Her sister had definitely landed herself a good
one—gorgeous, funny, smart, happily domestic. When she thought of the
geeky-cute guy he’d been when Sunny first started dating him in high school she
had to laugh. He’d been so goofy-looking back then, his ears, eyes and teeth
too big, his head like a balloon on top of his reed-thin frame. The years had
been very good to him, filling him out in all the right places.

“You know I wear this thing just so I can get away with
kissing the sisters, don’t you?” He fished a clean spoon out of the silverware
drawer and handed it to her when she lifted the lid off the huge pot of pasta
sauce.

“Honey, everyone including your wife knows why you wear it.”
She dipped the spoon and blew to cool it off a little. “Your secret’s not a
secret.” She tasted. And closed her eyes. “Amazing. You get another for that.”
She kissed his cheek again, making sure she planted one on him hard enough to
leave a little lipstick behind.

There was an earth-shaking thundering as the screeching came
closer. A moment later her legs were nearly swiped out from under her as
five-year-old twins Johanna and Angelica came running into the kitchen to
tackle her. Their eighteen-month-old brother Avery toddled in and flung himself
onto the back of the pile a moment later, not able to run as fast but screaming
louder than the two girls put together.

Joy bent to kiss the tops of the girls’ dark heads, then
scooped Avery off his feet and blew a raspberry into his soft baby neck. He
rewarded her with a wild belly laugh and hugged her neck with his chubby little
arms.

“Where is your mother hiding?” she asked the girls, propping
Avery on her hip.

Johanna took her free hand and led her into the living room
where Sunny and their mother were already enjoying a glass of wine. Joy kissed
her mother on the cheek and released Avery when he reached for his Grandmamma.
Love, who was always up for cards of any kind, let herself be dragged to the
girls’ bedroom when they begged her to play Go Fish with them.

“Good, you’re here,” Sunny said, standing before Joy could
respond. “There’s something in the basement I need you to help me with.”

Joy gave her mother a look.
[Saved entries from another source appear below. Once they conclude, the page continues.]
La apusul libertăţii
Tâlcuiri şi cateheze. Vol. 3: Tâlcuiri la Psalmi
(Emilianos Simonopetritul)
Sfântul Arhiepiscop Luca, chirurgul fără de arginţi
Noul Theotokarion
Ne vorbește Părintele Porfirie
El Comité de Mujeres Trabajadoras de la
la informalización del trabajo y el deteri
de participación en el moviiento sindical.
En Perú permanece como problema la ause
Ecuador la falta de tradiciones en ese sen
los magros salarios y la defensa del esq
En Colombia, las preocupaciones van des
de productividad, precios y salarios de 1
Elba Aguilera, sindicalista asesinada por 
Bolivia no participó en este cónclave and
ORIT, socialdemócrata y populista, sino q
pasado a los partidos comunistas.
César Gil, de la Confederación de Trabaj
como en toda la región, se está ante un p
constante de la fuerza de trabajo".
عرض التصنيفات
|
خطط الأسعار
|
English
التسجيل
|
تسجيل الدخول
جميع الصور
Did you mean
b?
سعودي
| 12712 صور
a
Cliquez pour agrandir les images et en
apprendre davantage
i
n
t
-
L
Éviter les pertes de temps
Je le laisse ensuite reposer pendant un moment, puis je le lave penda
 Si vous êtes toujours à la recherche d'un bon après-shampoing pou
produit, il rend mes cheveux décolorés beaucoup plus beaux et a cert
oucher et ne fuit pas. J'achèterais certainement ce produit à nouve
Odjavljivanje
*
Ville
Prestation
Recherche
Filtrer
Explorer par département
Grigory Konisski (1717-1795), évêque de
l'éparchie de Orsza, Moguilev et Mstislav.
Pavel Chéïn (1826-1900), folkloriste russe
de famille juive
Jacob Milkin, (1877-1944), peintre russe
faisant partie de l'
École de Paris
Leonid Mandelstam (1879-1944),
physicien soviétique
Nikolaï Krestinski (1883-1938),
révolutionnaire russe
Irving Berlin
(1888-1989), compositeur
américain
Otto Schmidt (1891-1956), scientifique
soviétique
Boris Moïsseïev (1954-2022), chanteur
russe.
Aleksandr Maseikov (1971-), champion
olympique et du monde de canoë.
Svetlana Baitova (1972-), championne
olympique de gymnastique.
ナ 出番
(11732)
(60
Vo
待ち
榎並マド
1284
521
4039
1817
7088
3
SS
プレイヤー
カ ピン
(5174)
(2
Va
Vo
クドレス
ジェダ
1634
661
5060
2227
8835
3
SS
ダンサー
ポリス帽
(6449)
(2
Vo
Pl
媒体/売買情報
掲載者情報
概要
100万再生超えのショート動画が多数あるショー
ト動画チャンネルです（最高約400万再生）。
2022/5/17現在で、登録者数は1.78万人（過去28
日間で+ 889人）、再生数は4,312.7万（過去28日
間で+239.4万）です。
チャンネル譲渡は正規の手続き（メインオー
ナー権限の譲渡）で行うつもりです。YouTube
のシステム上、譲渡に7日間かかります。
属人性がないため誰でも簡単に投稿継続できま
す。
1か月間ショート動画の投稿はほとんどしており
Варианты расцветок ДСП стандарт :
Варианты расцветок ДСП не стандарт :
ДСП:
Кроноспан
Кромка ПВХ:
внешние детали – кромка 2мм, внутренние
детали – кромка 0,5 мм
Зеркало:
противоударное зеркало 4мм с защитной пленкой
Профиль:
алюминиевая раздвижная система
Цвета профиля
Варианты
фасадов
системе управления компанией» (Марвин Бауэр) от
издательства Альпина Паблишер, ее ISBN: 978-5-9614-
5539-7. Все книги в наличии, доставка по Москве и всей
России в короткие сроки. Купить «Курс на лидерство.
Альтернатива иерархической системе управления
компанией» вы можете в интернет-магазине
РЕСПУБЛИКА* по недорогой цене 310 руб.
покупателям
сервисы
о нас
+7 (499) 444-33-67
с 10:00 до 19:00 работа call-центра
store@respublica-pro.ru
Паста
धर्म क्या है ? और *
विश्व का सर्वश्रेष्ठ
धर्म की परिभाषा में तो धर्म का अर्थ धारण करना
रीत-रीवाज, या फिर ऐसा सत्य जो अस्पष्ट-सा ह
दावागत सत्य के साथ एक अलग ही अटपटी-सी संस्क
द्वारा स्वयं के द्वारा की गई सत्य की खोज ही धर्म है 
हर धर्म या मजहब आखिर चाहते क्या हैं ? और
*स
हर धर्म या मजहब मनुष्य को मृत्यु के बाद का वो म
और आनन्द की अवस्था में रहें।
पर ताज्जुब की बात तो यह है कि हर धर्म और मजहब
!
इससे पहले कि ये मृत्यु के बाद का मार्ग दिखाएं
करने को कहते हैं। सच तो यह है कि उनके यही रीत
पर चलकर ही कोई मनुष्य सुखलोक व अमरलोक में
Her mother, dressed to the teeth
and smelling of Chanel No. 5 as always, just shrugged.

“What on earth?” Joy whispered loudly, her eyes going wide
when Sunny closed the laundry room door and locked it.

Sunny shoved her fists on her hips, looking pissed. “That’s
what I should be asking you. What the hell was Bruce doing, showing up at
Love’s gallery opening? And what the
hell
were you thinking making a big
show out of leaving with that blond?”